A l’appui de sa demande, madame [P] expose qu’elle a, suivant acte du 22 décembre 2022 de vente en l’état futur d’achèvement, fait l’acquisition d’un immeuble d’habitation située [Adresse 4], construit par la société DEMATHIEU ET BARD IMMOBILIER.
Elle fait valoir que l’immeuble a livré avec retard et avec des désordres qui ont été finalement et partiellement levés; qu’il a subsisté des désordres au niveau d’odeurs d’égout, de la chaudière et de l’évacuation des eaux des toilettes; que l’assureur en dommage ouvrage, la société AXA FRANCE IARD, a diligenté une expertise amiable; que celle-ci a mis en évidence une obstruction du réseau d’évacuation des toilettes ainsi qu’un défaut de fonctionnement de la chaudière, devant être nettoyée; qu’il a été mis fin à l’obstruction du réseau d’évacuation des toilettes; que, malgré le nettoyage de la chaudière, son dysfonctionnement a continué; que de nouveaux désordres sont apparus dans la salle de bains; que des démarches auprès de la société DEMATHIEU ET BARD IMMOBILIER pour mettre fin aux désordres persistants sont restées vaines.
Elle estime que, dès lors, elle dispose d’un motif légitime à l’organisation d’une expertise.
En réponse, la société DEMATHIEU ET BARD IMMOBILIER fait observer que, la maison individuelle de Madame [P] bénéficiant d’un contrat de dommage ouvrage, une nouvelle expertise amiable peut être organisée dès lors que la demanderesse déclare les désordres qu’elle allègue.
Elle considère qu’une expertise judiciaire ralentirait les opérations d’expertise amiable et serait contre-productive.
Elle argue, par ailleurs, que les désordres invoqués au niveau de la salle de bains concernent en réalité une dégradation de joint, qui peut faire l’objet d’une reprise à un coût modique.
Elle en déduit qu’une expertise est, selon elle, inutile.
Elle conclut, à titre principal, au débouté de la demande d’expertise; émet, à titre subsidiaire, les protestations et réserves d’usage; conclut, en tout état de cause à la condamnation de madame [P] à lui payer la somme de 2500 euros au titre de l’article 700 du code de procédure civile.
La société AXA FANCE IARD n’a pas comparu à l’audience ni été représentée.
A l’issue des débats, l’affaire a été mise en délibéré pour être rendue ce jour.
MOTIFS DE LA DECISION
Sur la demande d’expertise :
Aux termes de l’article 145 du code de procédure civile, s’il existe un motif légitime de conserver ou d’établir avant tout procès la preuve de faits dont pourrait dépendre la solution d’un litige, les mesures d’instruction légalement admissibles peuvent être ordonnées à la demande de tout intéressé, sur requête ou en référé.

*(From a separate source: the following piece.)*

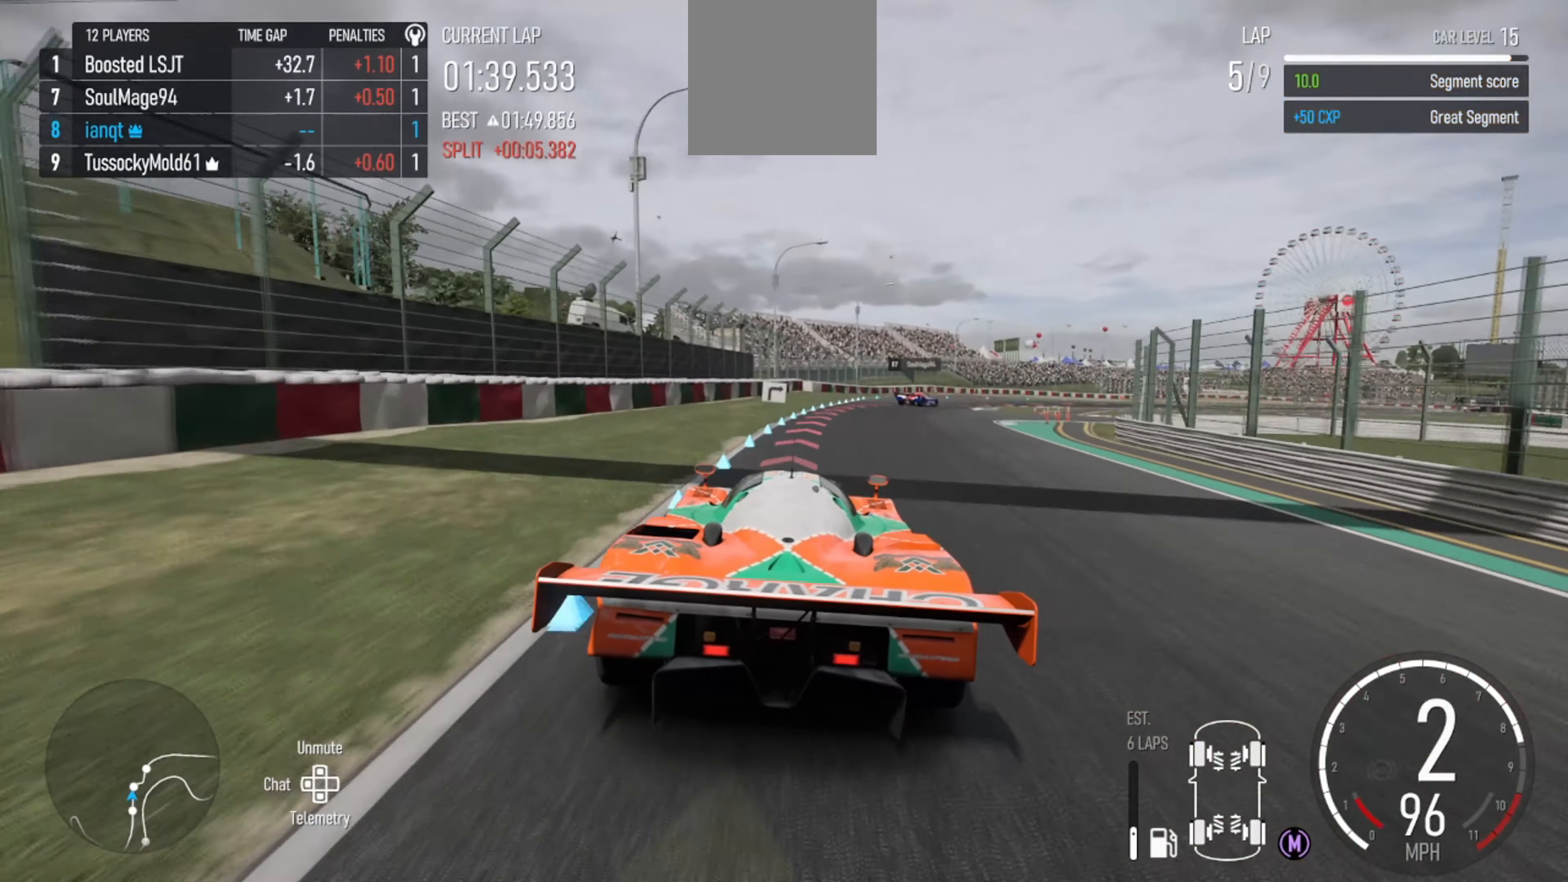
{"dt_ms": 500, "buttons": ["L2"], "left_stick": "right", "right_stick": "center", "events": [[233, "B", "down"], [233, "left_stick", "center"], [333, "B", "up"], [366, "left_stick", "right"]]}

En l’espèce, il est acquis que, suivant acte du 22 décembre 2022 de vente en l’état futur d’achèvement, madame [P] a fait l’acquisition d’un immeuble d’habitation située [Adresse 4], construit par la société DEMATHIEU ET BARD IMMOBILIER, et qu’il a été souscrit, pour cette construction, une assurance en dommage ouvrage auprès de la société AXA FRANCE IARD.
Il résulte des pièces versées aux débats par les parties que l’immeuble d’habitation a été livré le 18 décembre 2023 avec 11 réserves, qui ont été levées.

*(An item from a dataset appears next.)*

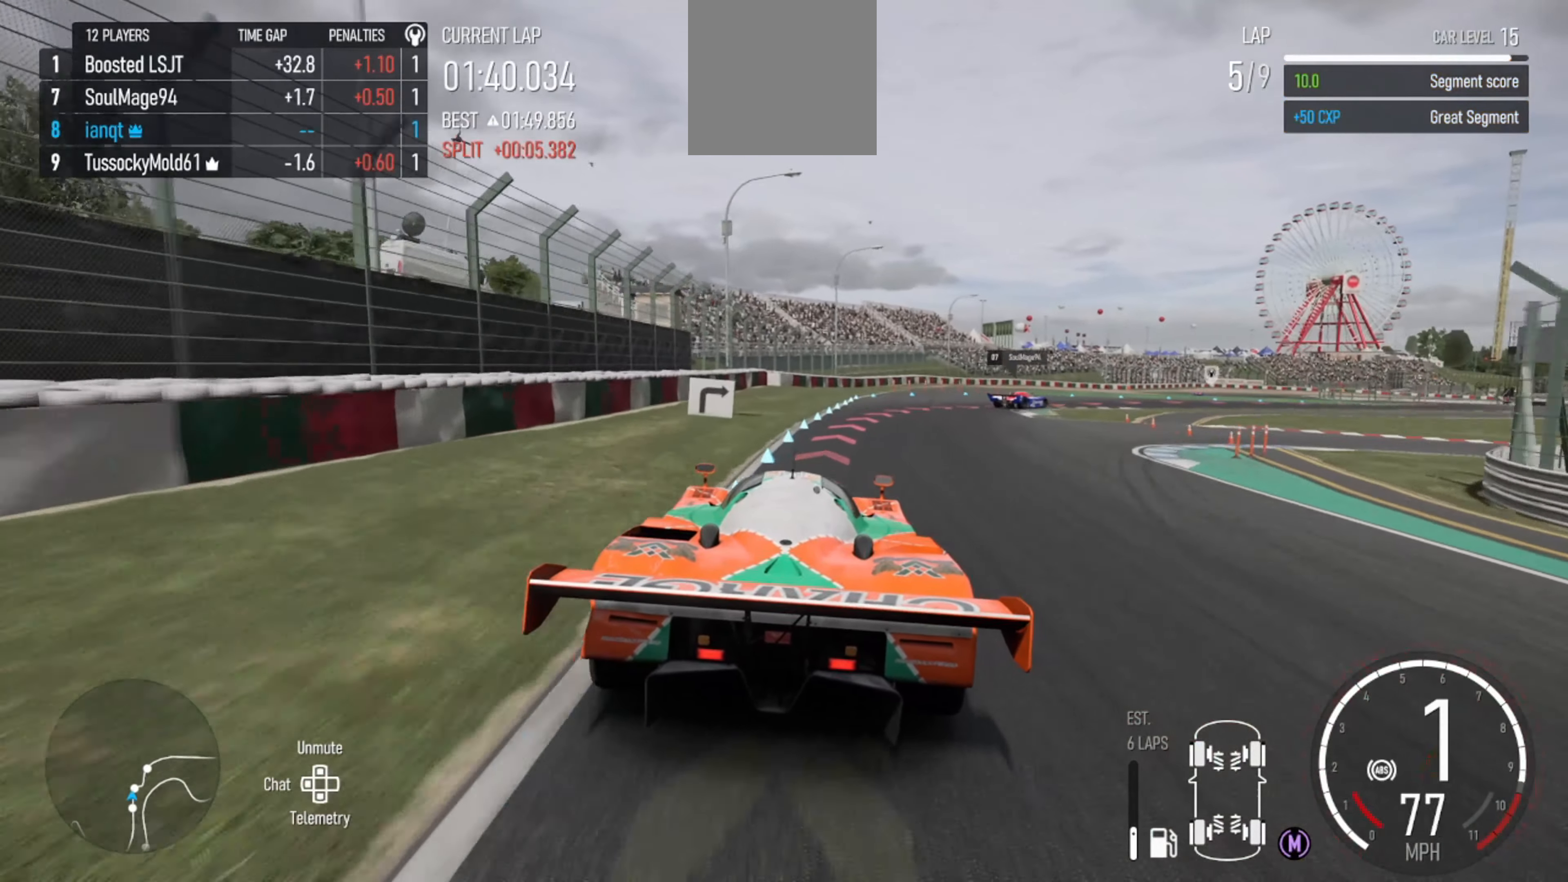
{"dt_ms": 500, "buttons": [], "left_stick": "right", "right_stick": "center", "events": [[266, "left_stick", "center"], [400, "L2", "up"], [433, "left_stick", "right"]]}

Il en résulte également que, madame [P] a, par lettre du 9 décembre 2024, déclaré à l’assureur en dommage ouvrage, des désordres consistant en une odeur persistante d’égout dans la maison, des toilettes du rez-de-chaussée bouchées et une panne de sa chaudière; qu’une expertise amiable des désordres en question a été réalisée par monsieur [W] [S] ; que l’expert, dans un rapport du 13 mars 2025, a confirmé les désordres au niveau des toilettes et de l’odeur et a indiqué leur résolution; qu’il a émis une préconisation de désembouage de la chaudière; que ce désembouage a été réalisé par la société VOLTYS.
Il en résulte, enfin, qu’après l’intervention sur la chaudière, madame [P] se plaint de la persistance de dysfonctionnements de celle-ci et qu’elle invoque, sans contestation, des traces d’humidité importantes sur le pourtour de sa baignoire.

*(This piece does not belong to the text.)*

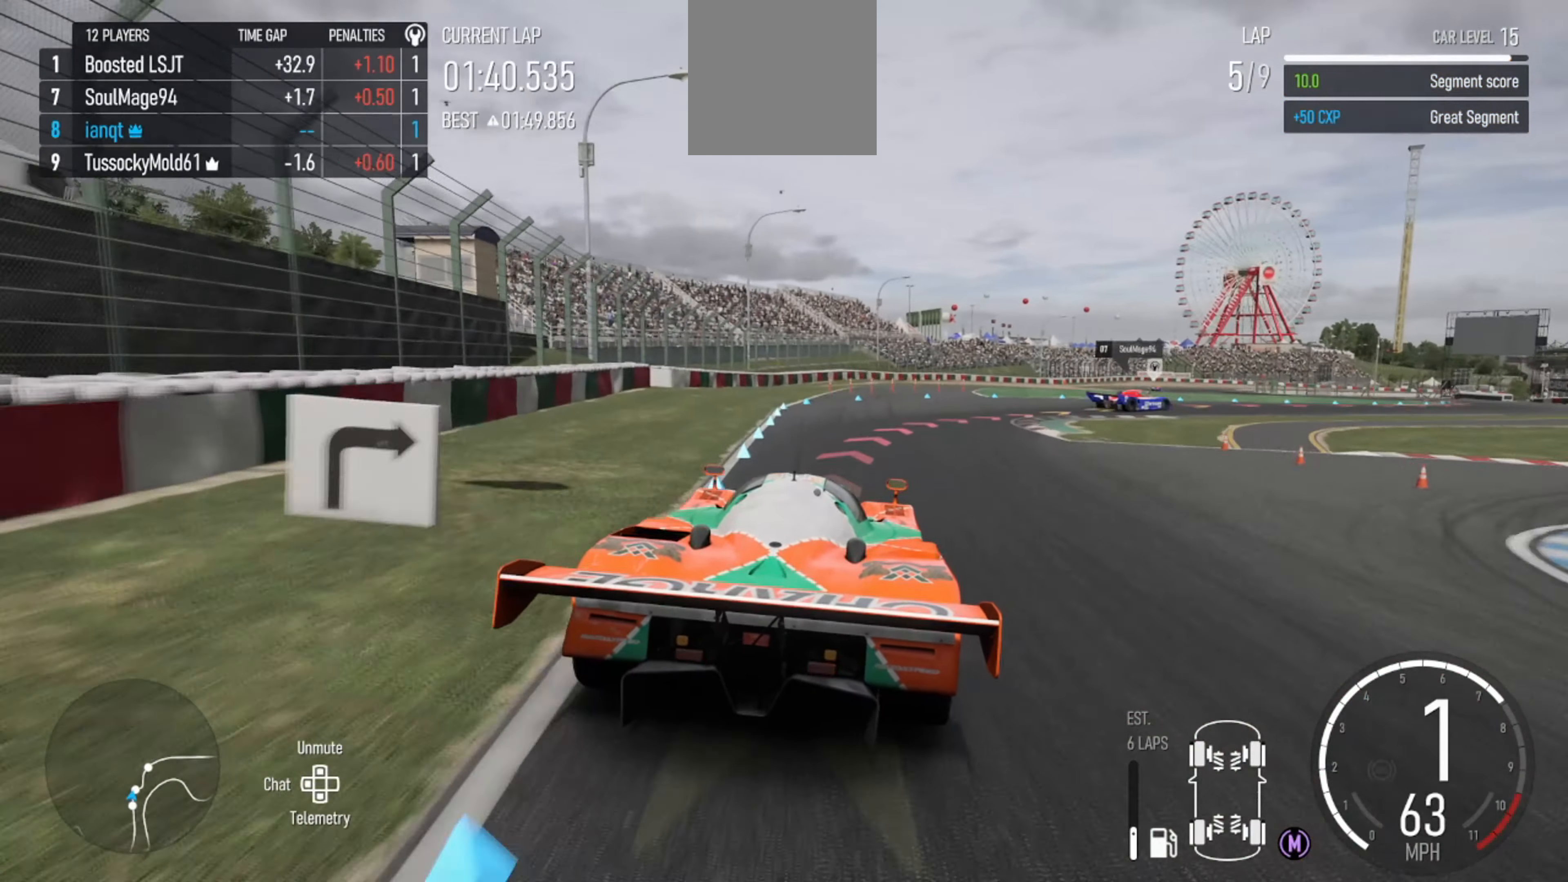
{"dt_ms": 500, "buttons": [], "left_stick": "right", "right_stick": "center", "events": []}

Pour conclure au rejet de la demande d’expertise, la société DEMATHIEU ET BARD IMMOBILIER invoque l’intérêt d’entamer des démarches auprès de l’assureur en dommage ouvrage.
Nonobstant toute considération sur la pertinence de la préconisation de la défenderesse, il convient de constater que le moyen développé par la société DEMATHIEU ET BARD IMMOBILIER n’est pas de nature faire obstacle à l’organisation d’une expertise judiciaire si elle présente un motif légitime.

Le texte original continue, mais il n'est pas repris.